Controllers produced in Foshan will be incorporated in braking systems and sunroofs and, in the case of brake-system applications, will complement a newly formed ADVICS subsidiary, ADVICS Yunfu Automotive Parts, which is scheduled to make brake boosters and calipers from December 2013. ADVICS currently has three plants in China.

In January, Aisin Takaoka plans to open a brake disc plant in Tianjin. Management has yet to disclose facility plans beyond 2014, although capital expenditures, assuming the supplier meets its yearly sales targets, are likely to exceed ¥200 billion ($2.6 billion), of which a growing but unspecified percentage will be made in overseas markets.

In addition to expanding operations outside Japan, Aisin Seiki is putting an emphasis on higher-valued systems and components. Example: a 6-speed hybrid transmission for trucks and buses.

The unit was displayed at the 2011 Tokyo Motor Show and in May at the 2012 Automotive Engineering Exhibition in Yokohama.

Aisin AW, which introduced the world's first 8-speed automatic transmission in 2006, delivers hybrid transmissions to Toyota for the Crown and Lexus GS450h hybrids and to Ford for its Fusion and Lincoln MKZ hybrids.

Fujimori envisions greater collaboration between group companies in the telematics and safety fields, another strategic area. One example is a new safety system linking a vehicle’s braking and navigation systems. Partners in the development include Aisin Seiki, Aisin AW and ADVICS.

In fiscal 2011, Aisin AW produced 1.5 million navigation systems.

Fujimori says he is optimistic about Aisin’s future.

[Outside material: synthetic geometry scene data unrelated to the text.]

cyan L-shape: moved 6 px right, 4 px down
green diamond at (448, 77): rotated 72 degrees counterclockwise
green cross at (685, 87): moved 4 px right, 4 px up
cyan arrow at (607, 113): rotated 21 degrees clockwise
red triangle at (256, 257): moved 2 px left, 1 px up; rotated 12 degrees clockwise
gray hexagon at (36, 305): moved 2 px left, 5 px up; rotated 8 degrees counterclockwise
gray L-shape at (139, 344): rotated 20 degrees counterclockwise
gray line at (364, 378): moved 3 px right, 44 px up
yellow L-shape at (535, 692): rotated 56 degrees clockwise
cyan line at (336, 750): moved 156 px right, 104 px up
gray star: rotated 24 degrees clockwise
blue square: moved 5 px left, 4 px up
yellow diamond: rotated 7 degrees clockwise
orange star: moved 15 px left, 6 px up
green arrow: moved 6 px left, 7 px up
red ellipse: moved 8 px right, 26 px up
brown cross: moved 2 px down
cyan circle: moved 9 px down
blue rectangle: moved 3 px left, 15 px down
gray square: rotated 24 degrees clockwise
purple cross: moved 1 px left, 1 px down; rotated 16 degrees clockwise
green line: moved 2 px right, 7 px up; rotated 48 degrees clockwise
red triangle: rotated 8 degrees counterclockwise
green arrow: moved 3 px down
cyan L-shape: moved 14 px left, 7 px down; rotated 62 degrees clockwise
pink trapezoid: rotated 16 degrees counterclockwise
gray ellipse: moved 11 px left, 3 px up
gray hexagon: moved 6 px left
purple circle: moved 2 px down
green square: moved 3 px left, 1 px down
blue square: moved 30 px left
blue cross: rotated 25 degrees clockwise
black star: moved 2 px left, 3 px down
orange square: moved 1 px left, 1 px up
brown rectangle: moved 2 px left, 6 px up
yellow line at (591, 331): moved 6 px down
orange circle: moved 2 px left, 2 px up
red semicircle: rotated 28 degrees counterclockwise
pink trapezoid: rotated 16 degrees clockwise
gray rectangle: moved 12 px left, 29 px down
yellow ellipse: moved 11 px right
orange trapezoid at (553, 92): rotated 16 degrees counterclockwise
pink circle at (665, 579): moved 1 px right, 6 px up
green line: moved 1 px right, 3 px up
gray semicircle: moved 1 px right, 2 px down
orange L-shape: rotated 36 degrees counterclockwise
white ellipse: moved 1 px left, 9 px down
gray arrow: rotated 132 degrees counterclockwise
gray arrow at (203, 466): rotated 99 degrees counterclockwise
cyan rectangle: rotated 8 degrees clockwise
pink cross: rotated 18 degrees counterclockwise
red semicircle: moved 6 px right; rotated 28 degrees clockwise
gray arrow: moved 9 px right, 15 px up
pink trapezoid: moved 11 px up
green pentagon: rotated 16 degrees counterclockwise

He estimates global vehicle demand will grow to nearly 100 million units by the end of the decade, up 25% from 2011’s level, and wants Aisin to be so indispensable that it keeps pace with or even exceeds industry growth.

In the context of being able to operate profitably under any market condition, he points to the company's recent history of recovering from the global recession of 2008-2009 and, again, from the massive earthquake and tsunami that struck off the coast of northeastern Japan in March 2011.

Through a combination of slashing fixed costs and streamlining operations immediately after the market crashed four years ago, the supplier returned to profitable operations in less than six months by spring 2009.

Six months later, Aisin AW, by expanding in-house production of components including gear parts, succeeded in boosting its operating margin to nearly 10%. It currently stands at nearly 8%.

In fiscal 2011, just three months after the earthquake that resulted in a calendar first-quarter operating loss, the supplier was back making money.

For the full fiscal year, which Fujimori characterizes as the “most challenging” in the Japanese auto industry's history as both suppliers and auto makers were hit doubly by the earthquake and record strong yen, the company posted a ¥121.8 billion ($1.5 billion) profit.

Acknowledging the impossibility of predicting the worst recession in more than half a century or the worst natural disaster in nearly 90 years, there is one constant in Fujimori’s world view: “Toyota will remain our main customer,” he says.